- Passage provided:
=-=-=

Using Antlr from the Command Line

Unfortunately AntlrWorks generates code that includes debugging code and this code does not always work from the command line. This means you will have to do a number of things to get your grammar to work from the command line:

  1. You will need to create your own test driver. Here is a sample one for a grammar named Expr.g:
    import org.antlr.runtime.*;
    
    public class Test {
        public static void main(String[] args) throws Exception {
            // read input from stdin
            ANTLRInputStream input = new ANTLRInputStream(System.in);
            // have the lexer read from the input stream
            ExprLexer lexer = new ExprLexer(input);
            // have the lexer create a stream of tokens
            CommonTokenStream tokens = new CommonTokenStream(lexer);
            // create a parser that reads the stream of tokens as input 
            ExprParser parser = new ExprParser(tokens);
            // invoke the parser by calling the function associated with
            // the start symbol 
            parser.prog();
        }
    }
           
    There are a few things to note about this test file:

    1. For a grammar named X.g, Antlr generates a lexer class named XLexer and a parser class named XParser. You will need to modify your test file to reflect the name of the grammar that you use.

=-=-=

- Listed records:
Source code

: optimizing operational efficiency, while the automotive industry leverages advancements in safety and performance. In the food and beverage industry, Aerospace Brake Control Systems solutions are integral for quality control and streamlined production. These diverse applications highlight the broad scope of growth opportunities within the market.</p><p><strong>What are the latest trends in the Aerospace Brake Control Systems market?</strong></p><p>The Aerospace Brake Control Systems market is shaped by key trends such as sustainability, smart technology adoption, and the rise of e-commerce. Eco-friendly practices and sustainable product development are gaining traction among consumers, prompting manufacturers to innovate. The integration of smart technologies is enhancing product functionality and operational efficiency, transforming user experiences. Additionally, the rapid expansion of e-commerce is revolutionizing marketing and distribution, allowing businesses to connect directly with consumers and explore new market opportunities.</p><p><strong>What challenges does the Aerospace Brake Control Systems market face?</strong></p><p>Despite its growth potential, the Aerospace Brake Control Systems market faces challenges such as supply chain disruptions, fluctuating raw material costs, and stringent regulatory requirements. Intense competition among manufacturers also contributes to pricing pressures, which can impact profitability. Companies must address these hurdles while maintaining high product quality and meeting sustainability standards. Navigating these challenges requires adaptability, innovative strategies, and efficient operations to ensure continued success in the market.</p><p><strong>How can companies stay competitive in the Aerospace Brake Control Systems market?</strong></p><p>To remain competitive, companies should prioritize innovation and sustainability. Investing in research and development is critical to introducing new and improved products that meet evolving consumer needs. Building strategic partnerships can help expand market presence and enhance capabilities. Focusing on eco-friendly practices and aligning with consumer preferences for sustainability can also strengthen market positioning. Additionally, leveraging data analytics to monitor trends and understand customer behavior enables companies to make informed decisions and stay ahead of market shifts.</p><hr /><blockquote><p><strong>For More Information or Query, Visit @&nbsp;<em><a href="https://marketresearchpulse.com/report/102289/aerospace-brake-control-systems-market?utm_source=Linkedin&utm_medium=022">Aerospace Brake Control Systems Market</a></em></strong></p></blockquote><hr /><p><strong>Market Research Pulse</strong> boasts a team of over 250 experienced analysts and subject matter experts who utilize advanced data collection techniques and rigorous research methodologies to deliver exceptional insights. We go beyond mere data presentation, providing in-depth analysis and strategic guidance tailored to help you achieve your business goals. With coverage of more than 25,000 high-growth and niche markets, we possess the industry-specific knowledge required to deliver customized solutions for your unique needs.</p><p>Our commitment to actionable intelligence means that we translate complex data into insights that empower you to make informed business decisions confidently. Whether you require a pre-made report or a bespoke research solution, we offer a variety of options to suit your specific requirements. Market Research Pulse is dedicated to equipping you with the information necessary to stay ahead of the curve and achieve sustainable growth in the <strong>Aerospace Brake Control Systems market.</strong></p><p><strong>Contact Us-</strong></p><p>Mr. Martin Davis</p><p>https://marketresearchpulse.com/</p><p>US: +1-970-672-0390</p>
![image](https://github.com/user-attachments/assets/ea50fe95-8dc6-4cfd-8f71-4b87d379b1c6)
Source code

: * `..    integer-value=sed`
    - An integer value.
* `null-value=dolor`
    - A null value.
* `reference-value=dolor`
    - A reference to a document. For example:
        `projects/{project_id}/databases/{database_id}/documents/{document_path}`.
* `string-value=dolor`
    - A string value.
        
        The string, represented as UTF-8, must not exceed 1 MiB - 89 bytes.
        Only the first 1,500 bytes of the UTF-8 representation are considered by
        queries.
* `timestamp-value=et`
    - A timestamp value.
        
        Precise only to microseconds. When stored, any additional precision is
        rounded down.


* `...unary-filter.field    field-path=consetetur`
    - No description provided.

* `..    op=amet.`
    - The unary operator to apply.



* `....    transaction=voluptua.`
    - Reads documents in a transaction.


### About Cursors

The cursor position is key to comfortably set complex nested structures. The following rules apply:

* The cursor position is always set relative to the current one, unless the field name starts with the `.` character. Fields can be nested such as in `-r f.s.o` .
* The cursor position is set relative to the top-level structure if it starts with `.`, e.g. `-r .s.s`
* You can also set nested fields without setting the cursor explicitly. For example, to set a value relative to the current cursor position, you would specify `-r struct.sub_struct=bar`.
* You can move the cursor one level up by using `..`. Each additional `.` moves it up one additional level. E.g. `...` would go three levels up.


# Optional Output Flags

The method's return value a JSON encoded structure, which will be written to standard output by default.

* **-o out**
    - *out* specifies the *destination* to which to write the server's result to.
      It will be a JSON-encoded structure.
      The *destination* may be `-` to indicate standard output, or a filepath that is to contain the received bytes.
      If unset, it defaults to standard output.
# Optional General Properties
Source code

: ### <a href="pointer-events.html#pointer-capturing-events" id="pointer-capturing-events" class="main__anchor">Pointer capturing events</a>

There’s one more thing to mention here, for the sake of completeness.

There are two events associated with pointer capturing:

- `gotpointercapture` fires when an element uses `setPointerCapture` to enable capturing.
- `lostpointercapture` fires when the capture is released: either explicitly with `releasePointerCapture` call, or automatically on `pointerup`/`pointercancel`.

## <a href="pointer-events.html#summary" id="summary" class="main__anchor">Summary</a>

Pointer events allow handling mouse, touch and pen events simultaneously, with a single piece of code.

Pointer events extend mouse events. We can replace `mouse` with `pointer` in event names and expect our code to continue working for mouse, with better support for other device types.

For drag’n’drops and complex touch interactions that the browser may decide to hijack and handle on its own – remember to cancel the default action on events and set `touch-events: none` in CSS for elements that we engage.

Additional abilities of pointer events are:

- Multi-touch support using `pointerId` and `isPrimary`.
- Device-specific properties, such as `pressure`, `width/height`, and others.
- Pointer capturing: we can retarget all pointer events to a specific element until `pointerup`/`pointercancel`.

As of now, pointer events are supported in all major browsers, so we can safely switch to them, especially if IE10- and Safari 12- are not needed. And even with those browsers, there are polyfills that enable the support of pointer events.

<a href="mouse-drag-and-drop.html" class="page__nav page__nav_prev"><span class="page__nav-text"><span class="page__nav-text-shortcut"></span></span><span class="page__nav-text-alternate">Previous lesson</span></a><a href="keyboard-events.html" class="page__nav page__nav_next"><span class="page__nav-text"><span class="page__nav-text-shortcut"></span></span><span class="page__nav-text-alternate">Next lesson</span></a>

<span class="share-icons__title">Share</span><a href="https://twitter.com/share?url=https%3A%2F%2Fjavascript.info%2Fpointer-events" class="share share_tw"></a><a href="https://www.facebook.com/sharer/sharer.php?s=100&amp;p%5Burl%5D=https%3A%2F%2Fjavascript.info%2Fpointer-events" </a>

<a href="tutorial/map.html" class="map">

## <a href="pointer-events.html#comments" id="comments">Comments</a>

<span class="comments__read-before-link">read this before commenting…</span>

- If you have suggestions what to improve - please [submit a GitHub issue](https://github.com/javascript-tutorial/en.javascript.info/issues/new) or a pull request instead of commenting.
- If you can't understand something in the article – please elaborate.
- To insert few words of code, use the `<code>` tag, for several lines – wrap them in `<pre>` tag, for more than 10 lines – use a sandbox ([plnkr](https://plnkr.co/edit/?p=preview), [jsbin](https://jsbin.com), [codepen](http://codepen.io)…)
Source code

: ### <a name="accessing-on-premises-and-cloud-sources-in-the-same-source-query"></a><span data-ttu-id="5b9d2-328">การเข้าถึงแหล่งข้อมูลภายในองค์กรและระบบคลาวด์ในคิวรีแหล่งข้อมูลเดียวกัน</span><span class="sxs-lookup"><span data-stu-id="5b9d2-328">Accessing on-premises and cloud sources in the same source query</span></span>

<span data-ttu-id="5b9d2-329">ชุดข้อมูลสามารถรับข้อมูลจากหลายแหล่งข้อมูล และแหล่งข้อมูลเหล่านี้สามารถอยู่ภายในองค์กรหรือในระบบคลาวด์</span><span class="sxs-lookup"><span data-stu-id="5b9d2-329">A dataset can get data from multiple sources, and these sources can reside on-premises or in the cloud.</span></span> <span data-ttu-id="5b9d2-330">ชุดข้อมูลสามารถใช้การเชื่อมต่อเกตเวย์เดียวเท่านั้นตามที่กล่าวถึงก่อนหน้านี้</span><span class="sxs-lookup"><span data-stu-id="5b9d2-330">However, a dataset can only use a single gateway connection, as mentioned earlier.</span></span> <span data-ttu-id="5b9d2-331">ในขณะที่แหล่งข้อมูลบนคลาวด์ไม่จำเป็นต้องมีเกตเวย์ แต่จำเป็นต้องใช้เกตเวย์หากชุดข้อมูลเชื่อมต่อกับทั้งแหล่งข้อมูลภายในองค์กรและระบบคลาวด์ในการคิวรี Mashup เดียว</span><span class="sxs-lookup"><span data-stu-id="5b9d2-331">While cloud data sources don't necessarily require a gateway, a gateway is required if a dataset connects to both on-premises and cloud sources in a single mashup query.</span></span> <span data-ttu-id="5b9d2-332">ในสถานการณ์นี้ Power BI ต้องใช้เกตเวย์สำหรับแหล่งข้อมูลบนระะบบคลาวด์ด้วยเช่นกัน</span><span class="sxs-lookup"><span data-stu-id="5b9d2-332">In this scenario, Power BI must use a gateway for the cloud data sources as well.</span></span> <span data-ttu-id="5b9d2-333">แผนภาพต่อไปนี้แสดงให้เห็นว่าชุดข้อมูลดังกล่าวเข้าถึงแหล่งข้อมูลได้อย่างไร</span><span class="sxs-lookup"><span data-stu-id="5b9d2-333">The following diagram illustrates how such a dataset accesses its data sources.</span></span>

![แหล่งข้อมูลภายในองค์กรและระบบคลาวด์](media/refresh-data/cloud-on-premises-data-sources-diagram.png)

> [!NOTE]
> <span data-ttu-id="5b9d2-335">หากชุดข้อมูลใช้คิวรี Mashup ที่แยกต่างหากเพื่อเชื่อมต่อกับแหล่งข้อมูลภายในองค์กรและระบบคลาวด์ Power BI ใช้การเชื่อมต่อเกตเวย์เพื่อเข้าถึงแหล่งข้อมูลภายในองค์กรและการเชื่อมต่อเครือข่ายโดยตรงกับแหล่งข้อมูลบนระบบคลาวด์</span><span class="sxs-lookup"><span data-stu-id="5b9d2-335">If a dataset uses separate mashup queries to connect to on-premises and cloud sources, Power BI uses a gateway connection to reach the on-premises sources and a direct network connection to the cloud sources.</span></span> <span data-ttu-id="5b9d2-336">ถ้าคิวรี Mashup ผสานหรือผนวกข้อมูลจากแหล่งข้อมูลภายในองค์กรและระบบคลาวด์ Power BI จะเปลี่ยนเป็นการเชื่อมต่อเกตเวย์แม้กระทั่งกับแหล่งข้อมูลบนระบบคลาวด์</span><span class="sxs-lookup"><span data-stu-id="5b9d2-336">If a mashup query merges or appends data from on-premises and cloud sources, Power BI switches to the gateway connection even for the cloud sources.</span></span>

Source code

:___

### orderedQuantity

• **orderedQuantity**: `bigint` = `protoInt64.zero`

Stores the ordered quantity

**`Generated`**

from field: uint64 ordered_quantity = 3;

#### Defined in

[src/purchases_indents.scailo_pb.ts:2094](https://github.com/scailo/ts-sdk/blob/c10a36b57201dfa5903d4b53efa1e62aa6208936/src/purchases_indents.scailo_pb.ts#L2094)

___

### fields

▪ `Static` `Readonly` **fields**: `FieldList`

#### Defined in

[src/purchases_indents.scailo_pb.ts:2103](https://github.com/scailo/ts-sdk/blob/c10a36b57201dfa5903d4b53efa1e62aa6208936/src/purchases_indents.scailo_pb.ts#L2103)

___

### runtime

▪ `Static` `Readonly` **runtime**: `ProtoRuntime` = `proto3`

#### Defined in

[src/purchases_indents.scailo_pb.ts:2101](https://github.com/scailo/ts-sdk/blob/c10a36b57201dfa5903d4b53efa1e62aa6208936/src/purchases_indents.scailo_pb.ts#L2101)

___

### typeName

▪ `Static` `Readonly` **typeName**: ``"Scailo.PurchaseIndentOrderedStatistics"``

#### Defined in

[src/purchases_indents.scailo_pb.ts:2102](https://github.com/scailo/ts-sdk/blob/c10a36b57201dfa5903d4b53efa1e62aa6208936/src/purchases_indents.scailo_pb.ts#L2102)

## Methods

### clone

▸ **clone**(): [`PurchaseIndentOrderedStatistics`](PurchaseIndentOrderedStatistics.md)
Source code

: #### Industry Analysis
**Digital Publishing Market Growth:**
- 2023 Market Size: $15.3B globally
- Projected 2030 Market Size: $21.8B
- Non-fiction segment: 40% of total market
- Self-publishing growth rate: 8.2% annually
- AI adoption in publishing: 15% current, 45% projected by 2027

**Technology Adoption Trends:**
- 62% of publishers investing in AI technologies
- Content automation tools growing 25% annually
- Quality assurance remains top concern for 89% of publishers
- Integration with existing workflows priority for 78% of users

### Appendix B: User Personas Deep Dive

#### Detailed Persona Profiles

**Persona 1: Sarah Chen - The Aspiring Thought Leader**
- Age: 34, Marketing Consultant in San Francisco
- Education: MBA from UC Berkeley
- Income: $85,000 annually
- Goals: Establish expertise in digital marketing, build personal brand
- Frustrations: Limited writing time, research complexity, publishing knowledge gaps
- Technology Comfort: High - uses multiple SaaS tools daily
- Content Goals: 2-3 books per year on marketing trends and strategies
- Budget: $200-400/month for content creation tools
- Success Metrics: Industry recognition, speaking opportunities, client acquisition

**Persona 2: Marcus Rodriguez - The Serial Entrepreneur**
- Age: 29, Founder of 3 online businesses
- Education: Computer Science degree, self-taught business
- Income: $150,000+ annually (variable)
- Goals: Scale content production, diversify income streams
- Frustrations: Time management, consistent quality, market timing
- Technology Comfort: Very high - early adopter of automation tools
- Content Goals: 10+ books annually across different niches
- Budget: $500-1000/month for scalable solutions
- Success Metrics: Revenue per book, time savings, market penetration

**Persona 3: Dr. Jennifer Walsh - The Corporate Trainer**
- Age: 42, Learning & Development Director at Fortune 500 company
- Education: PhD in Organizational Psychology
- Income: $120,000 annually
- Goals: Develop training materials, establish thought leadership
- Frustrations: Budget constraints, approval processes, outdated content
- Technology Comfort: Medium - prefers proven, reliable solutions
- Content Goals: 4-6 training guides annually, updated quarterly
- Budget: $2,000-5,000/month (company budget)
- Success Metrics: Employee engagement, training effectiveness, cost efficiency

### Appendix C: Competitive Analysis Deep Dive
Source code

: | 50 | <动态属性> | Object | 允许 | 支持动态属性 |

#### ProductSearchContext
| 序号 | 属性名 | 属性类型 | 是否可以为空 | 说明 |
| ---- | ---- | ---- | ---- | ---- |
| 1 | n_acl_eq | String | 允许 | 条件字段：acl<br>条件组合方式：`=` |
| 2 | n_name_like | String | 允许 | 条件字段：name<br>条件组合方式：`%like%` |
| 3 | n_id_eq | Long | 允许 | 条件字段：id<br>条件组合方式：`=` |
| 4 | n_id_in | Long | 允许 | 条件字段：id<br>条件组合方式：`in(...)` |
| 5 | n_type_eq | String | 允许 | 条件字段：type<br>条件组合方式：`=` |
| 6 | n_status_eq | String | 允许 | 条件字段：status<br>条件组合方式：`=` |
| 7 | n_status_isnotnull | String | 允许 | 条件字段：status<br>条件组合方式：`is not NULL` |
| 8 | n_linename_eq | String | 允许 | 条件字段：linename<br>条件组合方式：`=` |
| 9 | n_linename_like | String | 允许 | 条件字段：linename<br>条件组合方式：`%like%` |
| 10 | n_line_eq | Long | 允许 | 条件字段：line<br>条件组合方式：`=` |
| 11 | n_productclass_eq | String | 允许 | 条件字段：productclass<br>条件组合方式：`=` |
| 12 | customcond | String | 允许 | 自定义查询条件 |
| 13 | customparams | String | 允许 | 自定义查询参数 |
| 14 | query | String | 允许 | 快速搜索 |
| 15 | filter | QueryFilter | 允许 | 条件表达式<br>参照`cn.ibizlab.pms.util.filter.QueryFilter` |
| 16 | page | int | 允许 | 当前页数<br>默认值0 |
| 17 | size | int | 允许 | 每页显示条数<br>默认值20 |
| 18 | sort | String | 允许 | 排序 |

=-=-=

- Task requirements:
(1) In the Antlr command-line passage, quote everything from "There are a" down to "that you use.".
(2) Summarize the Antlr command-line passage in two sentences.

- Answers to the tasks:
(1)
There are a few things to note about this test file:

    1. For a grammar named X.g, Antlr generates a lexer class named XLexer and a parser class named XParser. You will need to modify your test file to reflect the name of the grammar that you use.

(2) AntlrWorks generates code that includes debugging code, and that code does not always work from the command line, so getting a grammar to run there takes several steps. One is writing your own test driver, like the sample for Expr.g that reads from stdin, builds a lexer, a token stream and a parser, and calls the start symbol's function; because a grammar named X.g yields classes XLexer and XParser, the test file must be changed to match your grammar's name.